Member of the National Assembly for Isère's 9th constituency
- In office 1997–2011
- Preceded by: Michel Hannoun
- Succeeded by: Michèle Bonneton

Personal details
- Born: 15 July 1956 (age 69) Tullins, France
- Party: Socialist Party
- Alma mater: Grenoble Institute of Political Studies

= André Vallini =

French politician

André Vallini (born 15 July 1956) is a French politician of the Socialist Party (PS) who has been serving as a member of the Senate since 2017.

==Early life==
Vallini is the grandson of Italian immigrants and the son of a small industrialist from Tullins.

==Political career==
===Member of the National Assembly, 1997–2011===
Vallini served as the deputy for Isère's 9th constituency in the National Assembly of France from 1997 to 2011.

Under the leadership of successive chairs François Hollande and Martine Aubry, Vallini served the Social Party’s national spokesperson for legal affairs from 2003 to 2012.

===Member of the Senate, 2011–2014===
Vallini was the president of the general council for Isère from 2011 to 2014. He also served as member of the French Senate from 2011 to 2014.

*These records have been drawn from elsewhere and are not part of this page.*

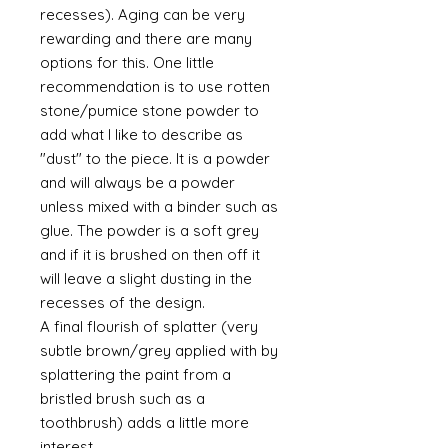
recesses). Aging can be very
rewarding and there are many
options for this. One little
recommendation is to use rotten
stone/pumice stone powder to
add what I like to describe as
"dust" to the piece. It is a powder
and will always be a powder
unless mixed with a binder such as
glue. The powder is a soft grey
and if it is brushed on then off it
will leave a slight dusting in the
recesses of the design.
A final flourish of splatter (very
subtle brown/grey applied with by
splattering the paint from a
bristled brush such as a
toothbrush) adds a little more
interest.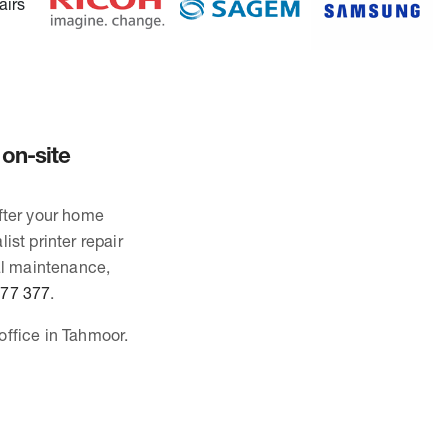
 on-site
after your home
ist printer repair
al maintenance,
677 377
.
office in Tahmoor.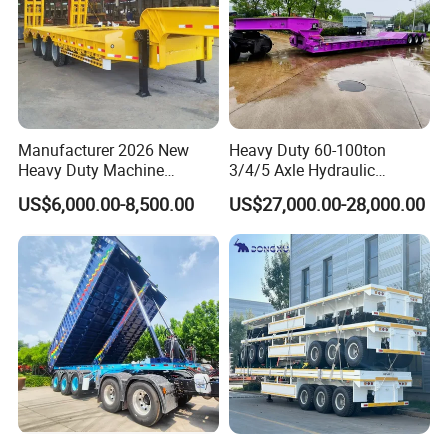
Customer visit
Manufacturer 2026 New
Heavy Duty 60-100ton
Heavy Duty Machine
3/4/5 Axle Hydraulic
Transport Hydraulic
Detachable Gooseneck
US$6,000.00-8,500.00
US$27,000.00-28,000.00
Gooseneck Platform Deck
Lowboy Lowbed Semi
Detachable 3 Axle 4 Axle
Trailer for Heavy Machinery
Low Bed Trailer Lowboy
Transport
Semi Truck Trailer
FAQ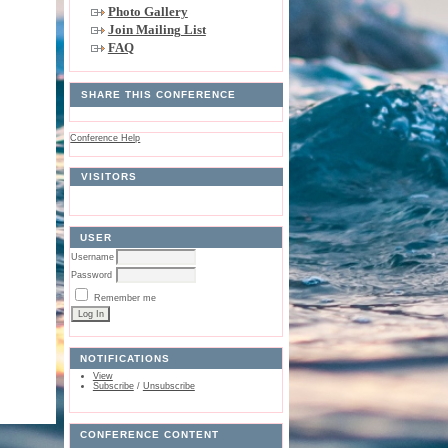
Photo Gallery
Join Mailing List
FAQ
SHARE THIS CONFERENCE
Conference Help
VISITORS
USER
Username
Password
Remember me
NOTIFICATIONS
View
Subscribe
/
Unsubscribe
CONFERENCE CONTENT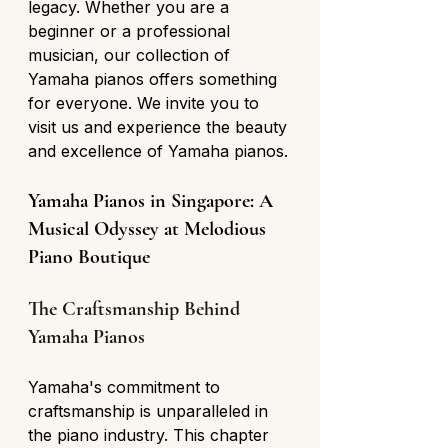
legacy. Whether you are a 
beginner or a professional 
musician, our collection of 
Yamaha pianos offers something 
for everyone. We invite you to 
visit us and experience the beauty 
and excellence of Yamaha pianos.
Yamaha Pianos in Singapore: A 
Musical Odyssey at Melodious 
Piano Boutique
The Craftsmanship Behind 
Yamaha Pianos
Yamaha's commitment to 
craftsmanship is unparalleled in 
the piano industry. This chapter 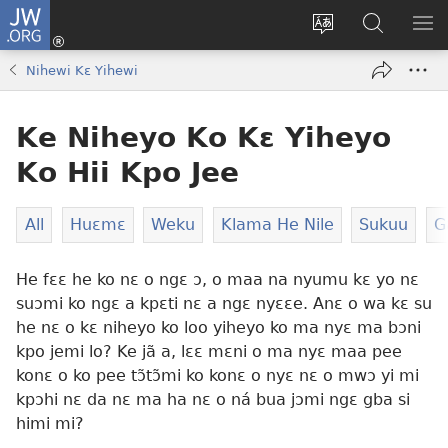
JW.ORG
Moo
Sɛ
Tsake
Hla
JE
Mi
gbi
Níhi
NÍ
Nihewi Kɛ Yihewi
(opens
ɔ
Ngɛ
NƐ
new
JW.ORG
NG
Ke Niheyo Ko Kɛ Yiheyo
window)
HI
Ɔ
Ko Hii Kpo Jee
KP
All
Huɛmɛ
Weku
Klama He Nile
Sukuu
G
He fɛɛ he ko nɛ o ngɛ ɔ, o maa na nyumu kɛ yo nɛ
suɔmi ko ngɛ a kpɛti nɛ a ngɛ nyɛɛe. Anɛ o wa kɛ su
he nɛ o kɛ niheyo ko loo yiheyo ko ma nyɛ ma bɔni
kpo jemi lo? Ke jã a, lɛɛ mɛni o ma nyɛ maa pee
konɛ o ko pee tɔ̃tɔ̃mi ko konɛ o nyɛ nɛ o mwɔ yi mi
kpɔhi nɛ da nɛ ma ha nɛ o ná bua jɔmi ngɛ gba si
himi mi?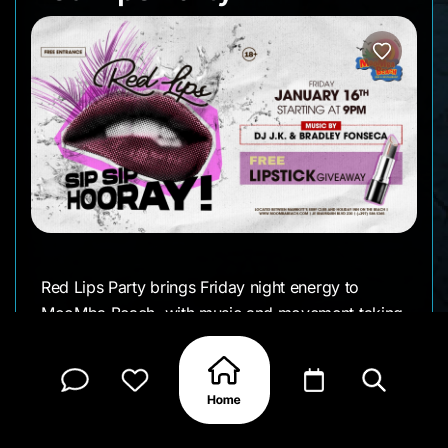
Red Lips Party brings Friday night energy to
MooMba Beach, with music and movement taking
over once the sun goes down. It’s a late-night
setup built around dancing, a busy floor, and the
kind of after-dark atmosphere MooMba is known
for.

In the Socialist Party's 2011 primaries, Vallini endorsed François Hollande as the party's candidate for the 2012 presidential election.

In 2016, Vallini briefly served as State Secretary for Francophonie in the government of Prime Minister Manuel Valls.

===Member of the Senate, 2017–present===
In the 2017 elections, Vallini became a member of the Senate. In the Senate, he serves on the Committee on Foreign Affairs and Defense.

In addition to his role in the Senate, Vallini has been serving as member of the French delegation to the Parliamentary Assembly of the Council of Europe since 2017. He is part of the Socialists, Democrats and Greens Group and serves on the Committee on Legal Affairs and Human Rights as well as on the Sub-Committee on the implementation of judgments of the European Court of Human Rights. He is also part of the Inter-Parliamentary Alliance on China.